# THE DATA
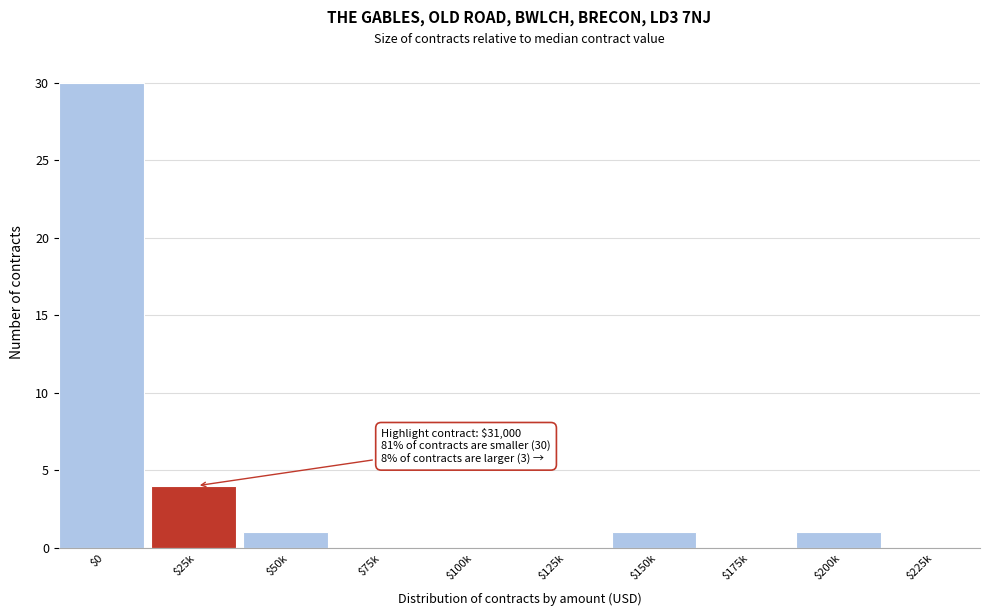

Is it true that the value at $0 is 40?

False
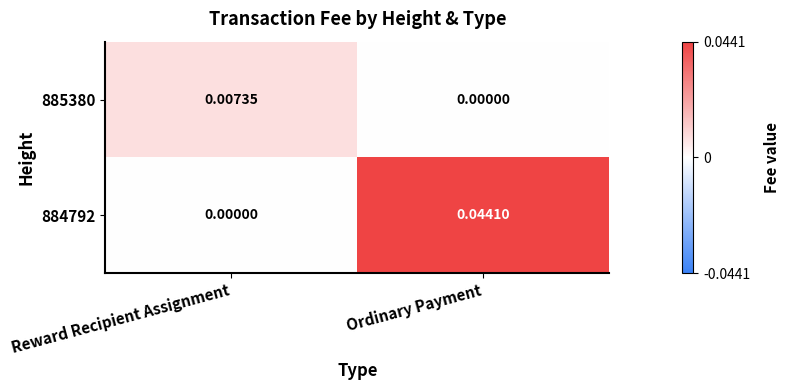

Which category has the lowest value in the 884792 series?

Reward Recipient Assignment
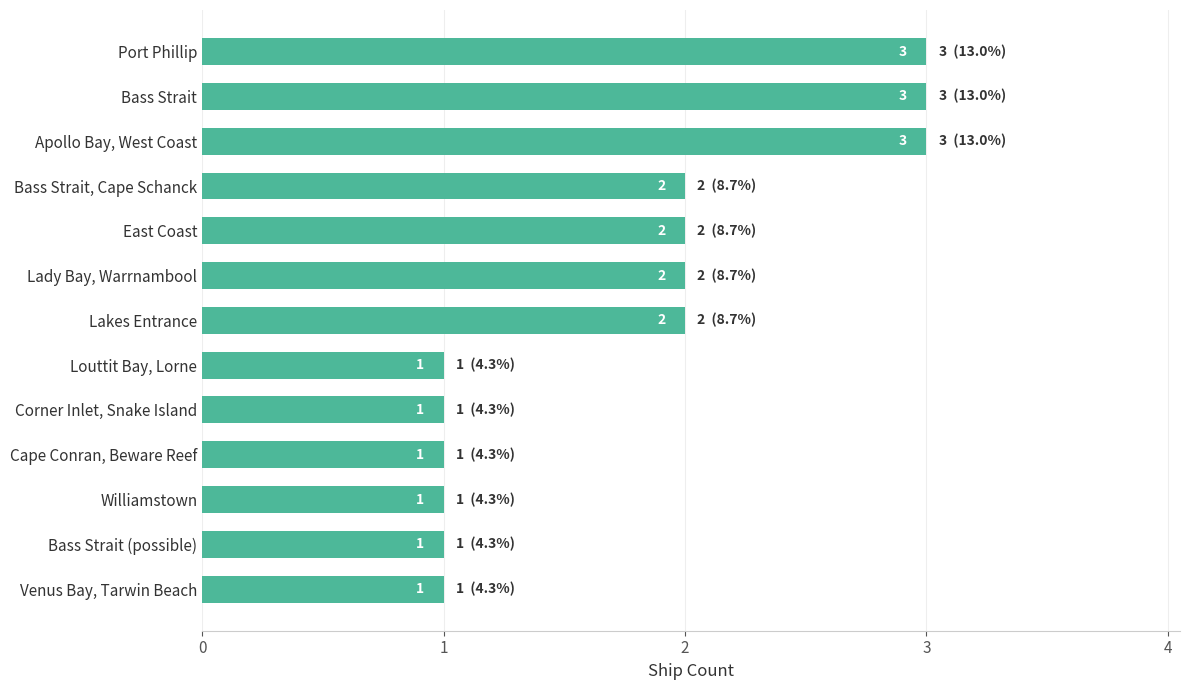

Between Cape Conran, Beware Reef and Bass Strait, Cape Schanck, which is larger?

Bass Strait, Cape Schanck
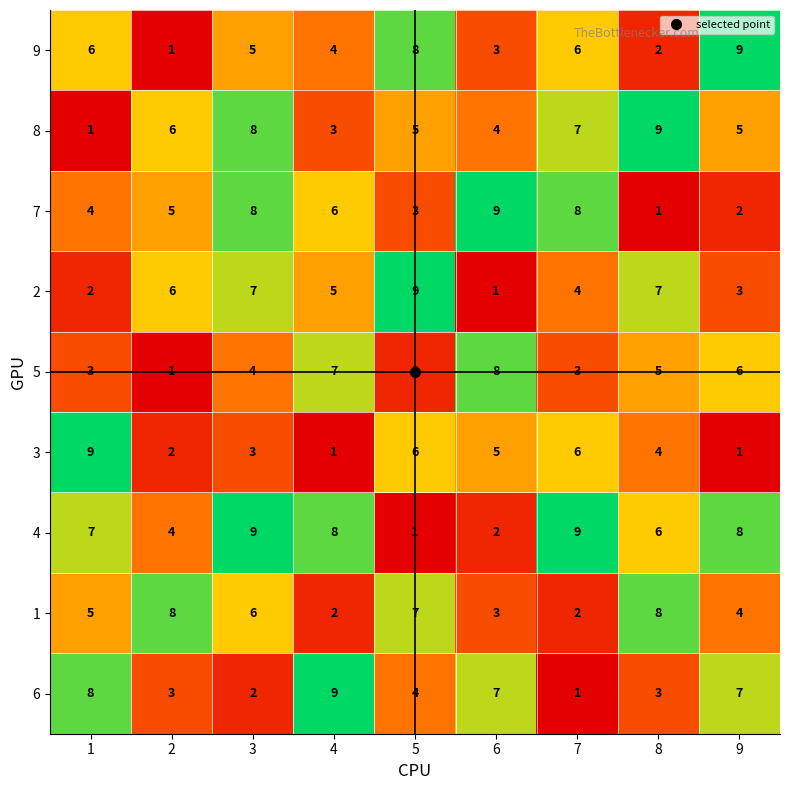

What is the approximate value of 2 at 2?

6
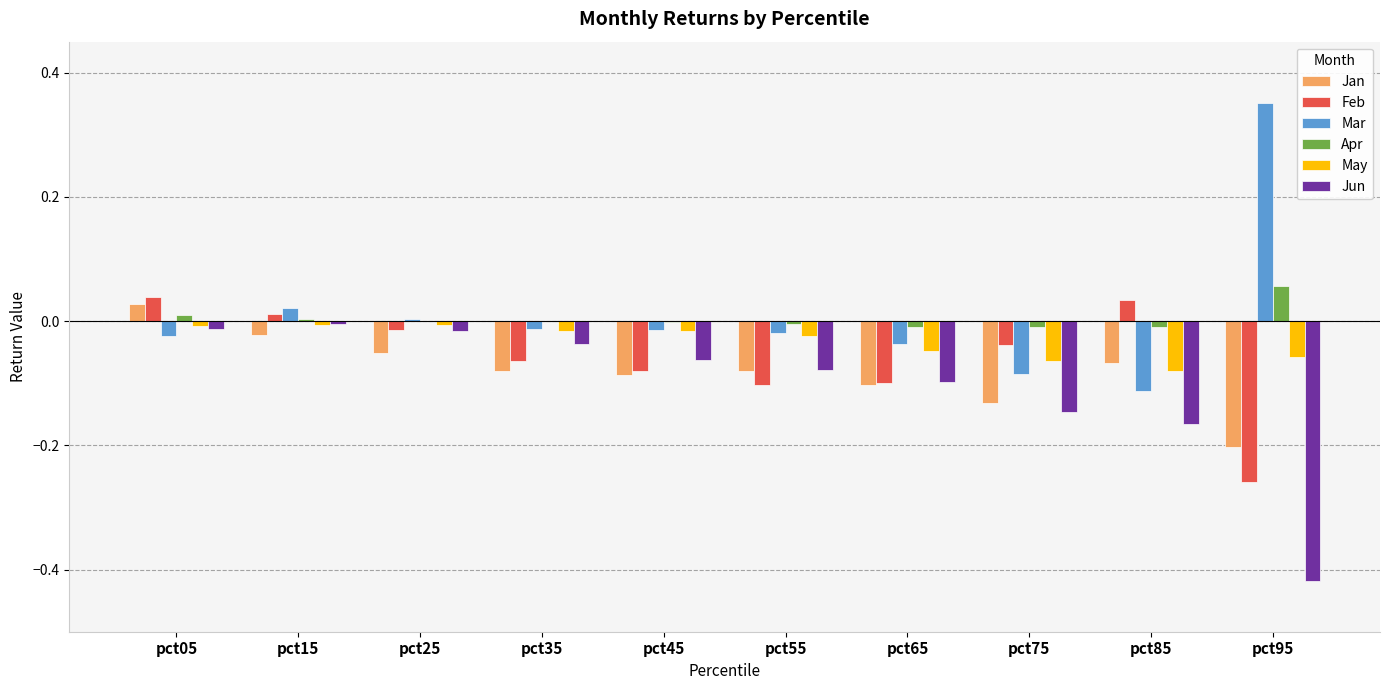

What are all the series names shown in the legend?

Jan, Feb, Mar, Apr, May, Jun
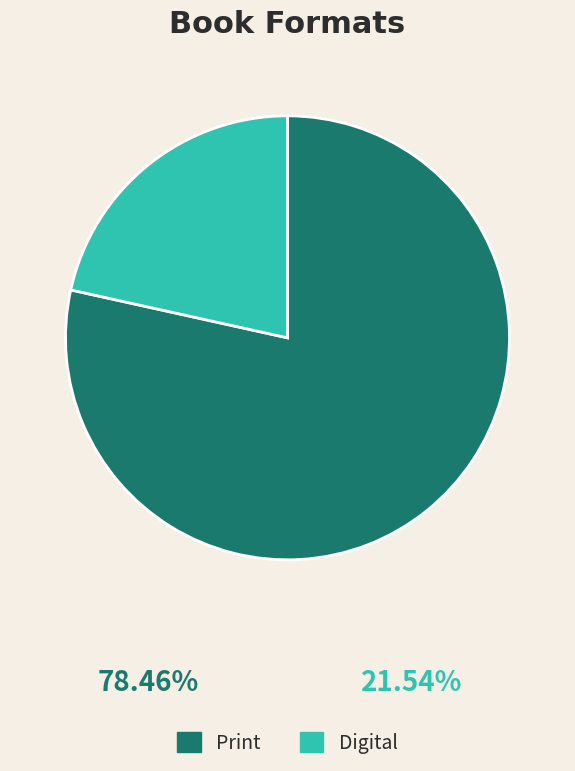

Is there a majority slice in this chart?

Yes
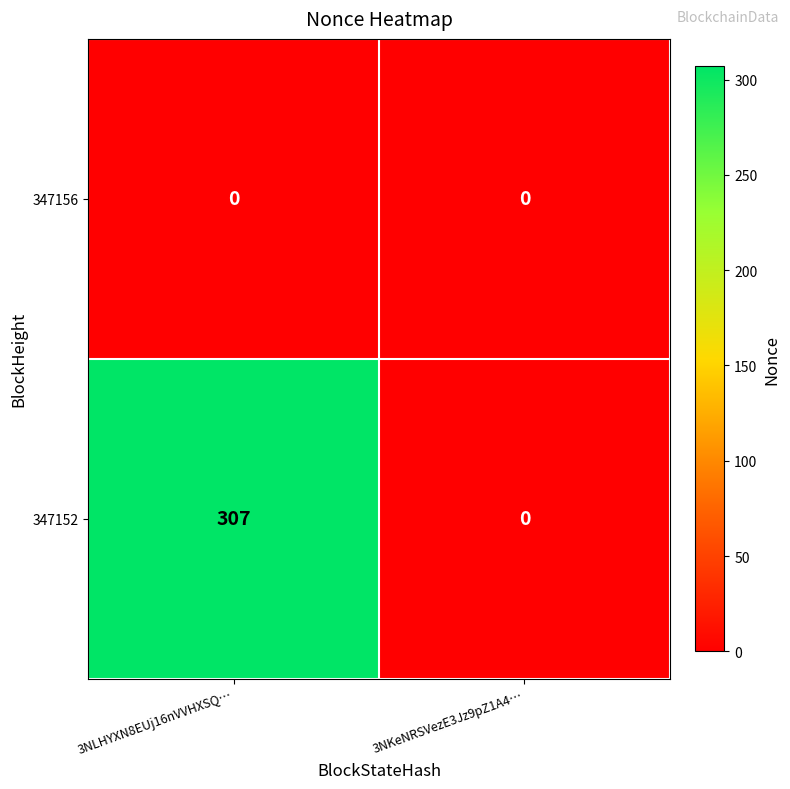

The 347152 series shows 157 at 3NKeNRSVezE3Jz9pZ1A4…. True or false?

False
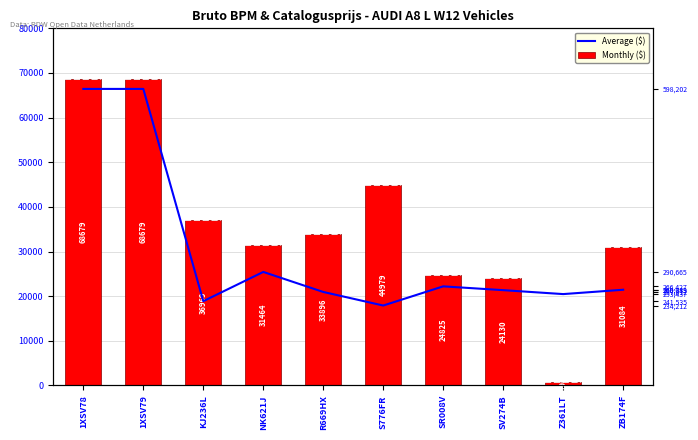

List the labels in order of Monthly ($) value, largest first.

1XSV78, 1XSV79, S776FR, KJ236L, R669HX, NK621J, ZB174F, SR008V, SV274B, Z361LT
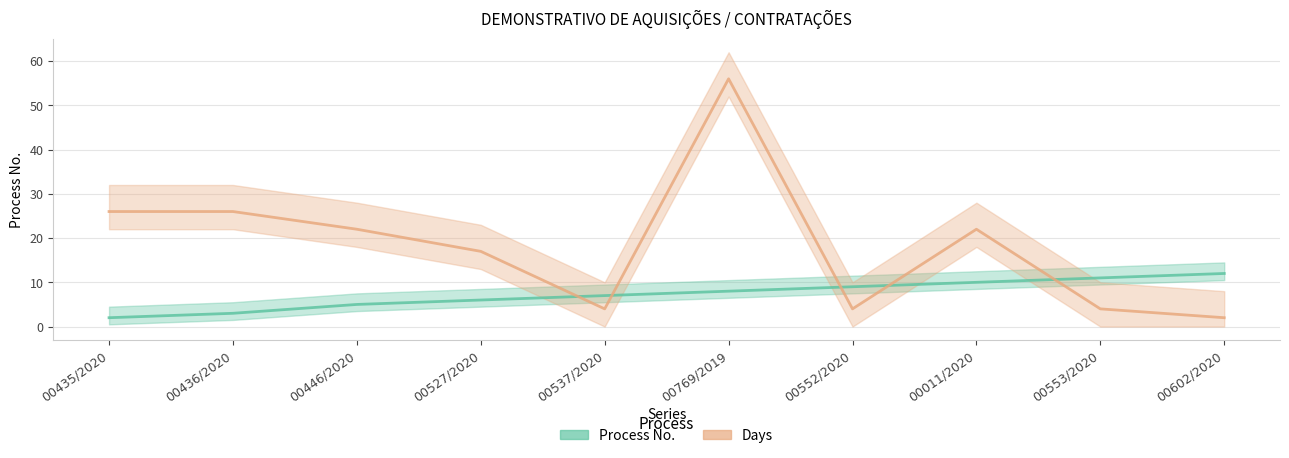

What is the sum of the Process No. values at 00602/2020 and 00553/2020?

23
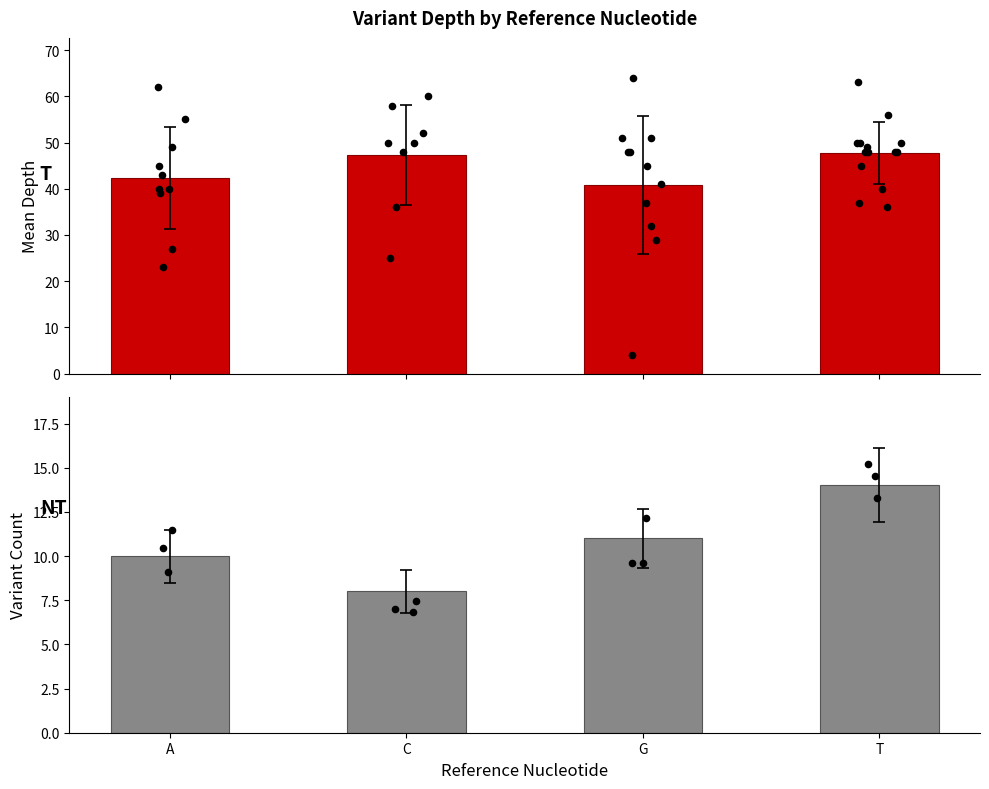

At how many categories does at least one series exceed 38?

4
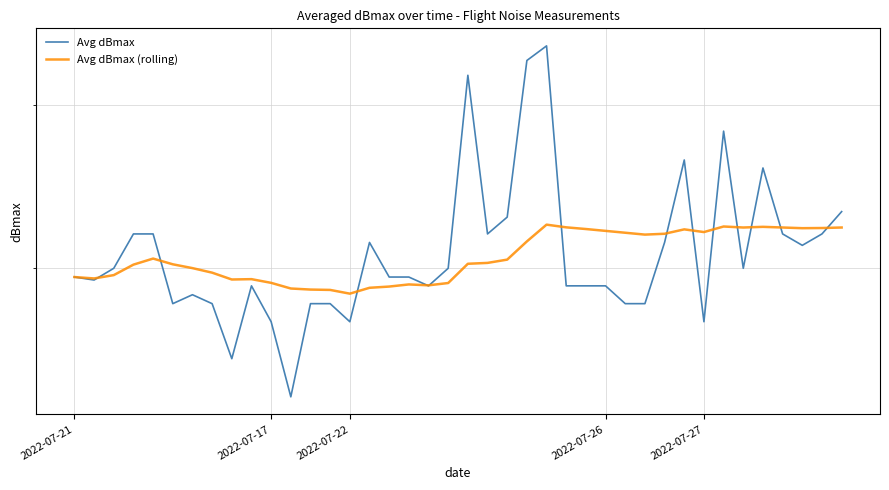

The Avg dBmax series shows 103.9 at 2022-07-17. True or false?

False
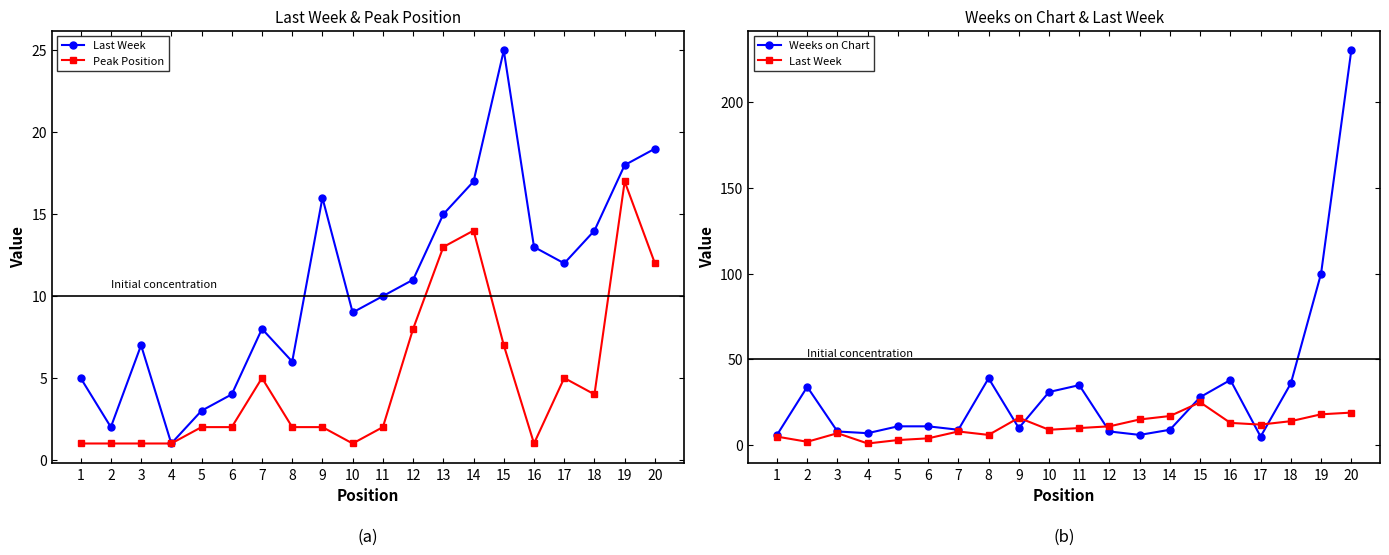

Which series has the largest range (max minus min)?

Weeks on Chart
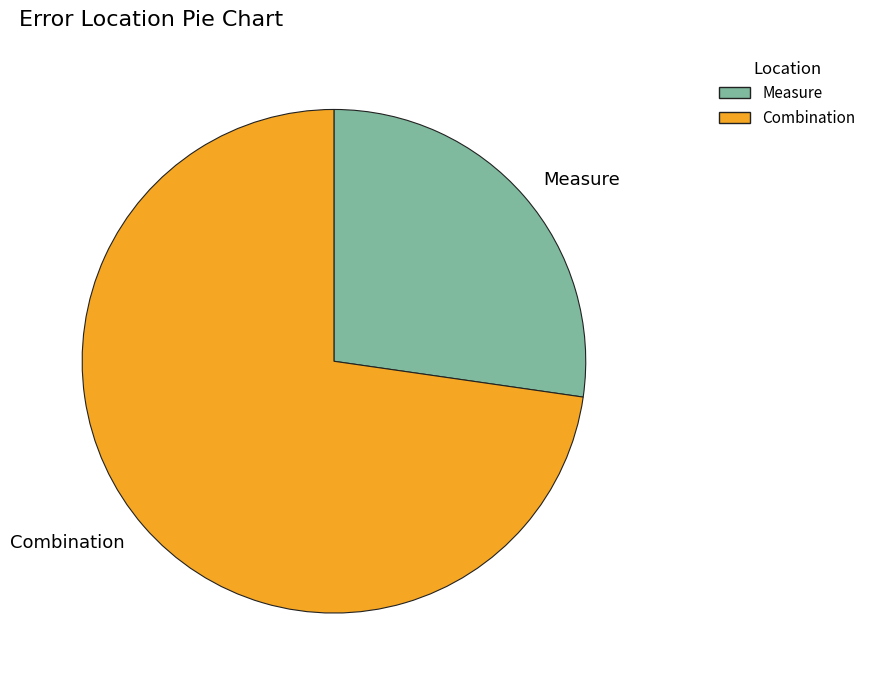

Which has a higher value, Measure or Combination?

Combination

# TASK ITEM
Reproduce all of the lines above, changing every occurrence of "series" to "dataset" and leaving everything else as it stands. Leave out the pictures.

# ANSWER TO THIS PROBLEM
Is it true that the value at $0 is 40?

False

Which category has the lowest value in the 884792 dataset?

Reward Recipient Assignment

Between Cape Conran, Beware Reef and Bass Strait, Cape Schanck, which is larger?

Bass Strait, Cape Schanck

What is the approximate value of 2 at 2?

6

What are all the dataset names shown in the legend?

Jan, Feb, Mar, Apr, May, Jun

Is there a majority slice in this chart?

Yes

The 347152 dataset shows 157 at 3NKeNRSVezE3Jz9pZ1A4…. True or false?

False

List the labels in order of Monthly ($) value, largest first.

1XSV78, 1XSV79, S776FR, KJ236L, R669HX, NK621J, ZB174F, SR008V, SV274B, Z361LT

What is the sum of the Process No. values at 00602/2020 and 00553/2020?

23

At how many categories does at least one dataset exceed 38?

4

The Avg dBmax dataset shows 103.9 at 2022-07-17. True or false?

False

Which dataset has the largest range (max minus min)?

Weeks on Chart

Which has a higher value, Measure or Combination?

Combination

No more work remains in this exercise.